Amy Steigerwalt, a professor of political science at Georgia State University, agreed.
“We're going to have this kind of patchwork of laws and exactly what this is going to look like and how this is going to work out,” she said on GPB’s Political Rewind. "That's going to really create a gray area."
Under the new law, district attorneys have the authority to gather health records from medical facilities related to abortion services, she said. They can get these records from any facility in their jurisdiction and for any woman who lives within their district — even if they received services elsewhere.
“What does that mean for travel?” Steigerwalt said. “There's also the question of what does that mean if a woman is to go out of state? How would this affect them?”
Other questions about whether the fetuses of undocumented immigrants are eligible for public benefits — questions that arose during hearings on the bill in 2019 — are being debated again.
“Even if we are talking about somebody who is undocumented, the unborn child [in Georgia] is now, as of fertilization, a U.S. citizen because they are in the United States,” Steigerwalt said. “And so now they have the ability to get access to certain things that their parent does not.”
In an interview with GPB News, Martha Zoller, a conservative political commentator and executive director of the Georgia Life Alliance, pushed back against the potential unintended consequences of personhood language.

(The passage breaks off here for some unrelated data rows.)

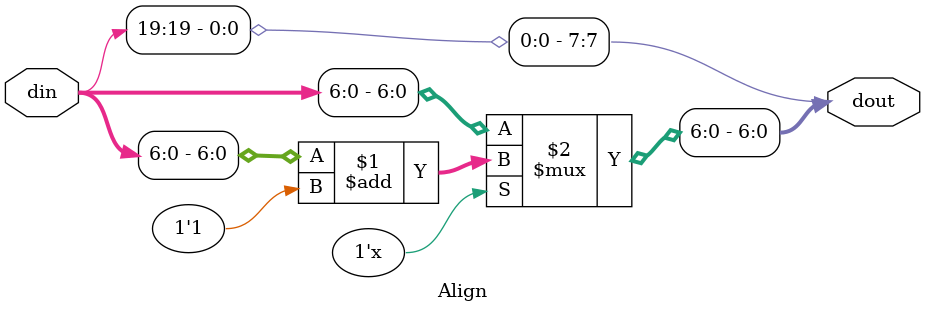
<source format=v>
module Align #(
    parameter               Width = 20,
    parameter               BP_S0 = 1,
    parameter               BP_S1 = 1,
    parameter               BP_D = 2
)   (
    input   wire    [Width-1:0]  din,
    output  wire    [7:0]        dout
);

generate
    if(BP_S1 + BP_S0 < BP_D) begin : left_shift_boom

        wire [BP_D - BP_S0 - BP_S1 - 1: 0] zero;
        assign zero = 0;
        assign dout[6:0] = {din[6 - (BP_D - BP_S0 - BP_S1) : 0],zero};

    end else if(BP_S0 + BP_S1 > BP_D + Width - 8) begin : right_shift_boom

        wire [BP_S0 + BP_S1 - BP_D - Width + 7: 0] zero;
        assign zero = 0;
        assign dout[6:0] = din[BP_S0 + BP_S1 - BP_D - 1] ? {zero,din[Width - 2 : BP_S0 + BP_S1 - BP_D]} + 1'b1 : {zero,din[Width - 2 : BP_S0 + BP_S1 - BP_D]};

    end else begin : no_shift

        assign dout[6:0] = din[BP_S0 + BP_S1 - BP_D - 1] ? din[6 - BP_D + BP_S0 + BP_S1 : BP_S0 + BP_S1 - BP_D] + 1'b1 : din[6 - BP_D + BP_S0 + BP_S1 : BP_S0 + BP_S1 - BP_D];

    end
endgenerate

assign dout[7] = din[Width - 1];

endmodule
</source>
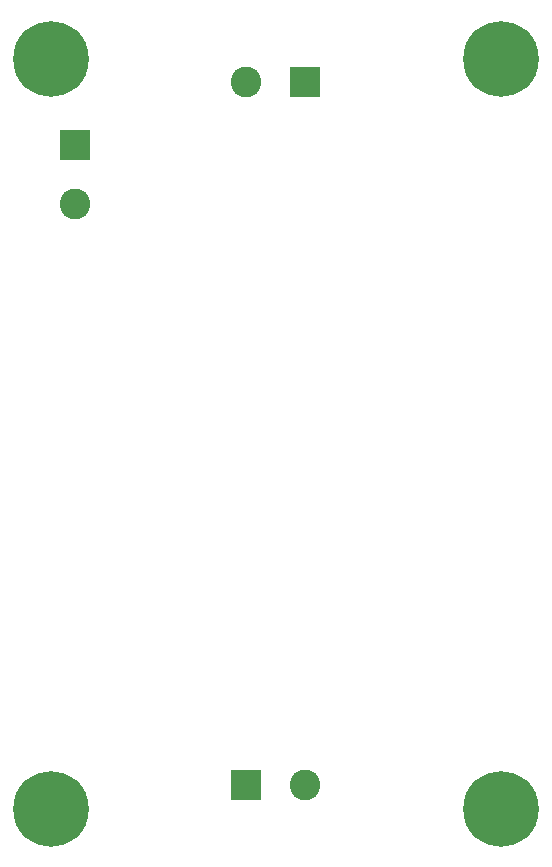
<source format=gbs>
%TF.GenerationSoftware,KiCad,Pcbnew,8.0.9*%
%TF.CreationDate,2025-05-16T13:11:34-04:00*%
%TF.ProjectId,groundside-charging,67726f75-6e64-4736-9964-652d63686172,rev?*%
%TF.SameCoordinates,Original*%
%TF.FileFunction,Soldermask,Bot*%
%TF.FilePolarity,Negative*%
%FSLAX46Y46*%
G04 Gerber Fmt 4.6, Leading zero omitted, Abs format (unit mm)*
G04 Created by KiCad (PCBNEW 8.0.9) date 2025-05-16 13:11:34*
%MOMM*%
%LPD*%
G01*
G04 APERTURE LIST*
%ADD10C,0.800000*%
%ADD11C,6.400000*%
%ADD12R,2.600000X2.600000*%
%ADD13C,2.600000*%
G04 APERTURE END LIST*
D10*
%TO.C,H3*%
X66688000Y-159512000D03*
X67390944Y-157814944D03*
X67390944Y-161209056D03*
X69088000Y-157112000D03*
D11*
X69088000Y-159512000D03*
D10*
X69088000Y-161912000D03*
X70785056Y-157814944D03*
X70785056Y-161209056D03*
X71488000Y-159512000D03*
%TD*%
D12*
%TO.C,J1*%
X85638000Y-157488000D03*
D13*
X90638000Y-157488000D03*
%TD*%
D10*
%TO.C,H4*%
X104788000Y-159512000D03*
X105490944Y-157814944D03*
X105490944Y-161209056D03*
X107188000Y-157112000D03*
D11*
X107188000Y-159512000D03*
D10*
X107188000Y-161912000D03*
X108885056Y-157814944D03*
X108885056Y-161209056D03*
X109588000Y-159512000D03*
%TD*%
D12*
%TO.C,J2*%
X90638000Y-98036000D03*
D13*
X85638000Y-98036000D03*
%TD*%
D12*
%TO.C,J3*%
X71112000Y-103291000D03*
D13*
X71112000Y-108291000D03*
%TD*%
D10*
%TO.C,H1*%
X104788000Y-96012000D03*
X105490944Y-94314944D03*
X105490944Y-97709056D03*
X107188000Y-93612000D03*
D11*
X107188000Y-96012000D03*
D10*
X107188000Y-98412000D03*
X108885056Y-94314944D03*
X108885056Y-97709056D03*
X109588000Y-96012000D03*
%TD*%
%TO.C,H2*%
X66688000Y-96012000D03*
X67390944Y-94314944D03*
X67390944Y-97709056D03*
X69088000Y-93612000D03*
D11*
X69088000Y-96012000D03*
D10*
X69088000Y-98412000D03*
X70785056Y-94314944D03*
X70785056Y-97709056D03*
X71488000Y-96012000D03*
%TD*%
M02*

</source>
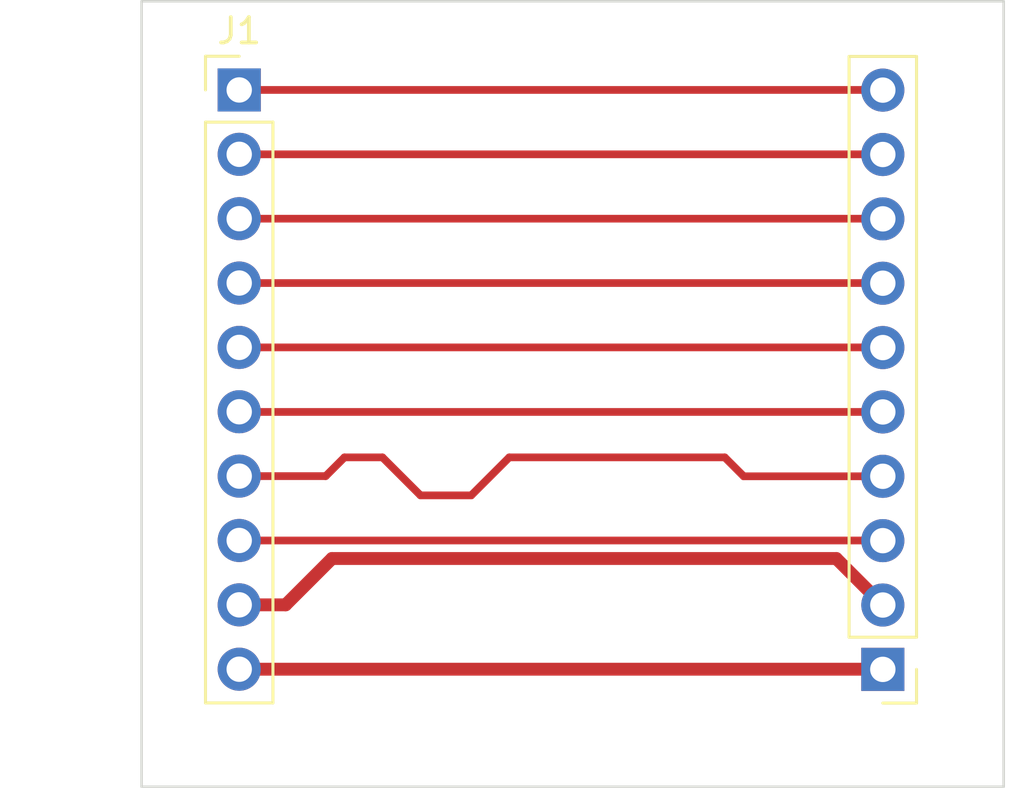
<source format=kicad_pcb>
(kicad_pcb (version 20221018) (generator pcbnew)

  (general
    (thickness 1.6)
  )

  (paper "A4")
  (layers
    (0 "F.Cu" signal)
    (31 "B.Cu" signal)
    (32 "B.Adhes" user "B.Adhesive")
    (33 "F.Adhes" user "F.Adhesive")
    (34 "B.Paste" user)
    (35 "F.Paste" user)
    (36 "B.SilkS" user "B.Silkscreen")
    (37 "F.SilkS" user "F.Silkscreen")
    (38 "B.Mask" user)
    (39 "F.Mask" user)
    (40 "Dwgs.User" user "User.Drawings")
    (41 "Cmts.User" user "User.Comments")
    (42 "Eco1.User" user "User.Eco1")
    (43 "Eco2.User" user "User.Eco2")
    (44 "Edge.Cuts" user)
    (45 "Margin" user)
    (46 "B.CrtYd" user "B.Courtyard")
    (47 "F.CrtYd" user "F.Courtyard")
    (48 "B.Fab" user)
    (49 "F.Fab" user)
    (50 "User.1" user)
    (51 "User.2" user)
    (52 "User.3" user)
    (53 "User.4" user)
    (54 "User.5" user)
    (55 "User.6" user)
    (56 "User.7" user)
    (57 "User.8" user)
    (58 "User.9" user)
  )

  (setup
    (stackup
      (layer "F.SilkS" (type "Top Silk Screen"))
      (layer "F.Paste" (type "Top Solder Paste"))
      (layer "F.Mask" (type "Top Solder Mask") (thickness 0.01))
      (layer "F.Cu" (type "copper") (thickness 0.035))
      (layer "dielectric 1" (type "core") (thickness 1.51) (material "FR4") (epsilon_r 4.5) (loss_tangent 0.02))
      (layer "B.Cu" (type "copper") (thickness 0.035))
      (layer "B.Mask" (type "Bottom Solder Mask") (thickness 0.01))
      (layer "B.Paste" (type "Bottom Solder Paste"))
      (layer "B.SilkS" (type "Bottom Silk Screen"))
      (copper_finish "None")
      (dielectric_constraints no)
    )
    (pad_to_mask_clearance 0)
    (pcbplotparams
      (layerselection 0x00010fc_ffffffff)
      (plot_on_all_layers_selection 0x0000000_00000000)
      (disableapertmacros false)
      (usegerberextensions false)
      (usegerberattributes true)
      (usegerberadvancedattributes true)
      (creategerberjobfile true)
      (dashed_line_dash_ratio 12.000000)
      (dashed_line_gap_ratio 3.000000)
      (svgprecision 4)
      (plotframeref false)
      (viasonmask false)
      (mode 1)
      (useauxorigin false)
      (hpglpennumber 1)
      (hpglpenspeed 20)
      (hpglpendiameter 15.000000)
      (dxfpolygonmode true)
      (dxfimperialunits true)
      (dxfusepcbnewfont true)
      (psnegative false)
      (psa4output false)
      (plotreference true)
      (plotvalue true)
      (plotinvisibletext false)
      (sketchpadsonfab false)
      (subtractmaskfromsilk false)
      (outputformat 1)
      (mirror false)
      (drillshape 1)
      (scaleselection 1)
      (outputdirectory "")
    )
  )

  (net 0 "")
  (net 1 "Net-(J1-Pin_1)")
  (net 2 "Net-(J1-Pin_2)")
  (net 3 "Net-(J1-Pin_3)")
  (net 4 "Net-(J1-Pin_4)")
  (net 5 "Net-(J1-Pin_5)")
  (net 6 "Net-(J1-Pin_6)")
  (net 7 "Net-(J1-Pin_7)")
  (net 8 "Net-(J1-Pin_8)")
  (net 9 "Net-(J1-Pin_9)")
  (net 10 "Net-(J1-Pin_10)")

  (footprint "Connector_PinHeader_2.54mm:PinHeader_1x10_P2.54mm_Vertical" (layer "F.Cu") (at 69.35 66))

  (footprint "Connector_PinHeader_2.54mm:PinHeader_1x10_P2.54mm_Vertical" (layer "F.Cu") (at 94.733503 88.86687 180))

  (gr_rect (start 65.5 62.5) (end 99.5 93.5)
    (stroke (width 0.1) (type default)) (fill none) (layer "Edge.Cuts") (tstamp 168396c3-2ecf-439d-b2d2-3bebca2d84eb))

  (segment (start 69.35 66) (end 94.726633 66) (width 0.3048) (layer "F.Cu") (net 1) (tstamp 21563471-9efc-4472-adbc-2b1382eb4d4c))
  (segment (start 94.726633 66) (end 94.733503 66.00687) (width 0.3048) (layer "F.Cu") (net 1) (tstamp fbb62971-0709-4e87-ab62-42b3df26f606))
  (segment (start 69.35 68.54) (end 94.726633 68.54) (width 0.3048) (layer "F.Cu") (net 2) (tstamp 39b4523c-7b07-444c-a9fb-0685b8711c6f))
  (segment (start 94.726633 68.54) (end 94.733503 68.54687) (width 0.3048) (layer "F.Cu") (net 2) (tstamp d4333665-18b9-4e1e-a951-1b7bf21d4475))
  (segment (start 69.35 71.08) (end 94.726633 71.08) (width 0.3048) (layer "F.Cu") (net 3) (tstamp 01d39d62-168f-41c6-95cf-ed63b375fe46))
  (segment (start 94.726633 71.08) (end 94.733503 71.08687) (width 0.3048) (layer "F.Cu") (net 3) (tstamp c21b5764-7be4-4497-9dd4-1e393df90120))
  (segment (start 94.726633 73.62) (end 94.733503 73.62687) (width 0.3048) (layer "F.Cu") (net 4) (tstamp 9696081a-df5b-4d5d-9f56-a5c8b0d31d76))
  (segment (start 69.35 73.62) (end 94.726633 73.62) (width 0.3048) (layer "F.Cu") (net 4) (tstamp f94fc7ac-ee7d-4cb3-8cce-e9ffd504c05a))
  (segment (start 69.35 76.16) (end 94.726633 76.16) (width 0.3048) (layer "F.Cu") (net 5) (tstamp 524bd299-da17-461b-b01e-65238a6e21cd))
  (segment (start 94.726633 76.16) (end 94.733503 76.16687) (width 0.3048) (layer "F.Cu") (net 5) (tstamp 7b1e61e5-4681-492a-b3fa-4c975297bb17))
  (segment (start 69.35687 78.70687) (end 94.733503 78.70687) (width 0.3048) (layer "F.Cu") (net 6) (tstamp 0edf6e62-d154-45f9-80d2-ee058dd38e50))
  (segment (start 69.35 78.7) (end 69.35687 78.70687) (width 0.3048) (layer "F.Cu") (net 6) (tstamp 6b567691-81ce-4ce9-8691-c566a5736d87))
  (segment (start 78.5 82) (end 80 80.5) (width 0.3048) (layer "F.Cu") (net 7) (tstamp 0248fde4-cc8a-4ec8-baca-43ade2063858))
  (segment (start 73.5 80.5) (end 75 80.5) (width 0.3048) (layer "F.Cu") (net 7) (tstamp 53995941-d2bb-473f-815a-ab3be35753a8))
  (segment (start 69.35 81.24) (end 72.76 81.24) (width 0.3048) (layer "F.Cu") (net 7) (tstamp 54fd1bba-b1a8-4782-acae-6456acae179f))
  (segment (start 88.5 80.5) (end 89.24687 81.24687) (width 0.3048) (layer "F.Cu") (net 7) (tstamp 5bf7838e-7b4d-47d5-abe7-b04507857e7c))
  (segment (start 89.24687 81.24687) (end 94.733503 81.24687) (width 0.3048) (layer "F.Cu") (net 7) (tstamp 5cfa2faa-b271-4273-836f-3c2f27cb8167))
  (segment (start 72.76 81.24) (end 73.5 80.5) (width 0.3048) (layer "F.Cu") (net 7) (tstamp 91dd3484-2a77-4a05-8fc9-b091a91e1af4))
  (segment (start 80 80.5) (end 88.5 80.5) (width 0.3048) (layer "F.Cu") (net 7) (tstamp 978967c6-d940-4ec6-8dbb-221d8d319dd8))
  (segment (start 75 80.5) (end 76.5 82) (width 0.3048) (layer "F.Cu") (net 7) (tstamp ab6a37a2-d01b-44da-b141-44c250bc05c2))
  (segment (start 76.5 82) (end 78.5 82) (width 0.3048) (layer "F.Cu") (net 7) (tstamp fdd061e0-dc0c-4515-bdb5-07122c2f9df9))
  (segment (start 94.726633 83.78) (end 94.733503 83.78687) (width 0.3048) (layer "F.Cu") (net 8) (tstamp 56afbe78-d66c-4fba-83e6-04359c5e0a7e))
  (segment (start 69.35 83.78) (end 94.726633 83.78) (width 0.3048) (layer "F.Cu") (net 8) (tstamp cb6bb357-904b-40f2-bb04-a060f37d7e32))
  (segment (start 69.35 86.32) (end 71.18 86.32) (width 0.508) (layer "F.Cu") (net 9) (tstamp 8924d214-f402-4a6c-9787-2fe6ece87572))
  (segment (start 71.18 86.32) (end 73.0088 84.4912) (width 0.508) (layer "F.Cu") (net 9) (tstamp ac09a346-c837-414b-afb7-64cdc98d2c89))
  (segment (start 73.0088 84.4912) (end 92.897833 84.4912) (width 0.508) (layer "F.Cu") (net 9) (tstamp b3f01c2f-1802-40cd-be2f-85ee10fea9f6))
  (segment (start 92.897833 84.4912) (end 94.733503 86.32687) (width 0.508) (layer "F.Cu") (net 9) (tstamp e8642998-6875-4788-9fb9-59ed04876ea0))
  (segment (start 94.726633 88.86) (end 94.733503 88.86687) (width 0.508) (layer "F.Cu") (net 10) (tstamp 6e6e521b-1098-422b-bab3-275e4fab6fc3))
  (segment (start 69.35 88.86) (end 94.726633 88.86) (width 0.508) (layer "F.Cu") (net 10) (tstamp 787a3fce-930d-4c03-922a-aedd453f511a))

)

</source>
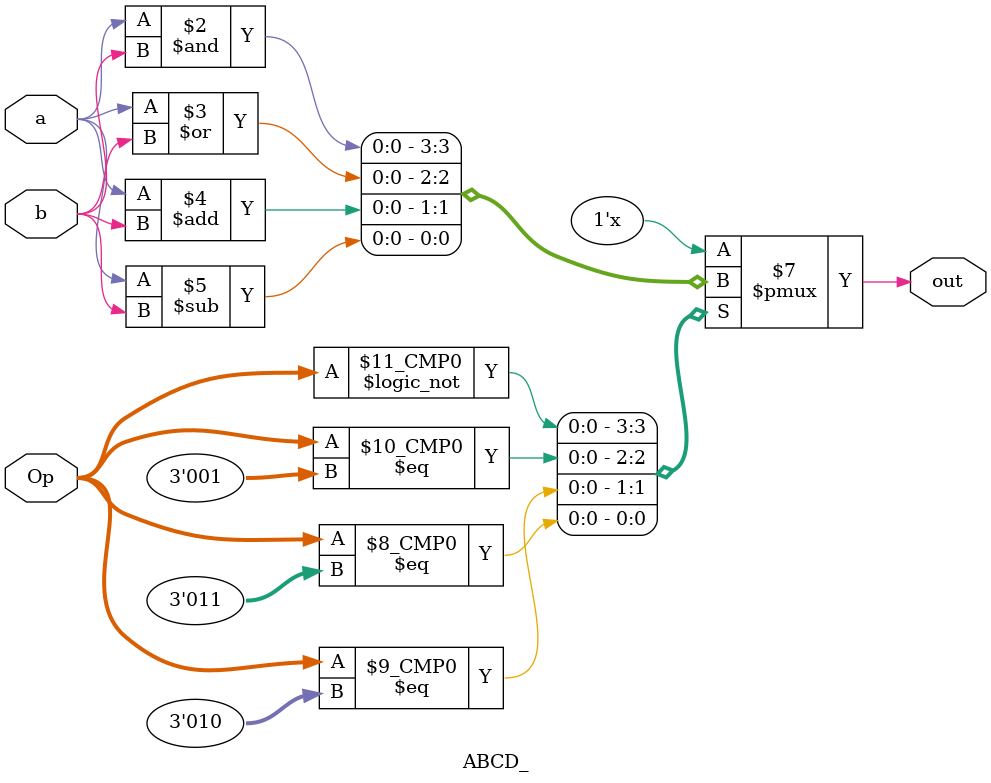
<source format=v>
   `timescale 1ns / 1ps
module ABCD_(input a,b, output reg out, input [2:0] Op);


always @ (*)
begin
	case(Op)
	3'b000 : out = a & b;
	3'b001 : out = a | b;
	3'b010 : out = a + b;
	3'b011 : out = a - b;
	endcase
end


endmodule

</source>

“One of the things when we worked on the Heartbeat Bill in 2019 is that getting the personhood language in there was very important,” she said. “And really we are probably the leader in the country on this. And so we will have a lot of scrutiny on the language and it will be a precedent.”
She said the Georgia Life Alliance doesn’t believe women are at risk of prosecution for things like miscarriages or obtaining abortion services out of state.
A violation of the Georgia Constitution?
State courts may not only have to face tough questions about the impact of personhood language but another challenge: that House Bill 481 violates the Georgia Constitution’s right to privacy.
State Sen. Jen Jordan, an Atlanta Democrat and candidate for Attorney General, is confident in the argument.
“What I know is that this law — 481 — violates the Georgia state Constitution. Period,” she said at an abortion rights event earlier this month. “While the U.S. Supreme Court might not be willing to recognize a right of privacy under the U.S. Constitution, the Georgia Supreme Court has recognized the right of privacy since 1905.”
“So if [Judge Alito] wants to bring it back to the states?” Jordan said. “I say, ‘bring it.’”
Legal experts agree this is the strongest avenue to challenging the law.
“Georgia was among the first — if not the first state — to rule that their own state constitution has a right to privacy,” Smith said. “Throughout the 120 years or so since, the Georgia Supreme Court has said that Georgia's right to privacy is more extensive than the federal right to privacy.”
The protections are so enshrined that the Georgia Supreme Court in 1998 struck down a law that made it illegal for LGBTQ individuals to have sexual relationships, even when the U.S. Supreme Court ruled such laws didn’t violate the federal constitution, Smith said.
A right to privacy challenge of the abortion ban could also take place in state court, he said.